Work request:
Reproduce the records below exactly from their first line through the line containing "Build Number: CAN-L01C432B381", omitting all pictures.

===== Material supplied =====

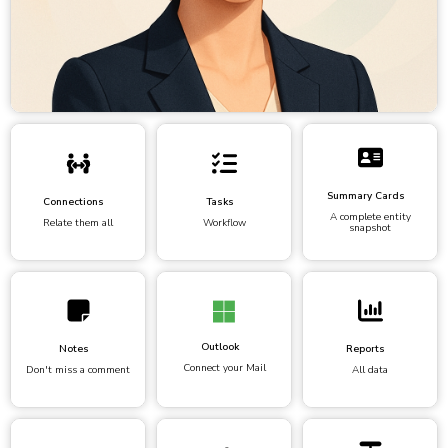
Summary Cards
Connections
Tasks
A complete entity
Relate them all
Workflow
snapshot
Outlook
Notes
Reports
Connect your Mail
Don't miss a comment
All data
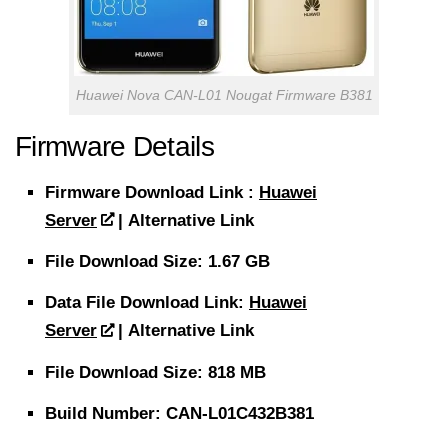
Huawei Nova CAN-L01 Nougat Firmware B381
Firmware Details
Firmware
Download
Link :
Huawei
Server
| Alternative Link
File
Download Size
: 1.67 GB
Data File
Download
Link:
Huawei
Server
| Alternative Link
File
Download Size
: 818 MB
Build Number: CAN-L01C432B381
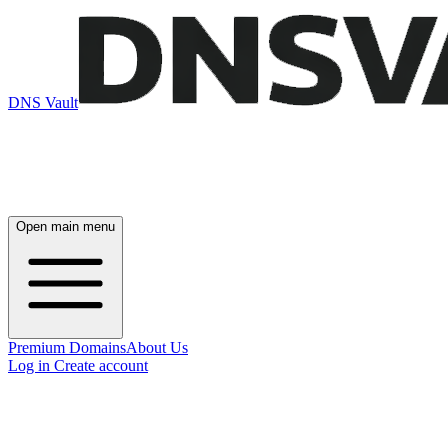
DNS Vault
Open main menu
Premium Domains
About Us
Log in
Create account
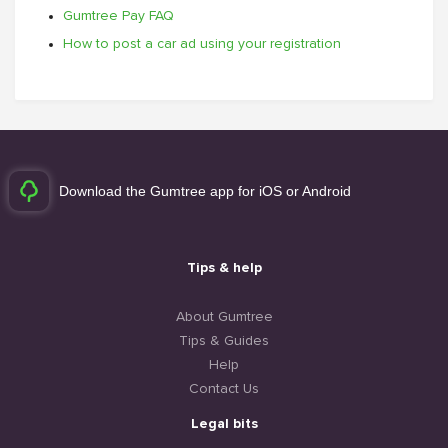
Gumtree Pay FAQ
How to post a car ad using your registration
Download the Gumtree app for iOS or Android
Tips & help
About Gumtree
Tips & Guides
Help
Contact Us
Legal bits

=====

Response:
Summary Cards
Connections
Tasks
A complete entity
Relate them all
Workflow
snapshot
Outlook
Notes
Reports
Connect your Mail
Don't miss a comment
All data
Huawei Nova CAN-L01 Nougat Firmware B381
Firmware Details
Firmware
Download
Link :
Huawei
Server
| Alternative Link
File
Download Size
: 1.67 GB
Data File
Download
Link:
Huawei
Server
| Alternative Link
File
Download Size
: 818 MB
Build Number: CAN-L01C432B381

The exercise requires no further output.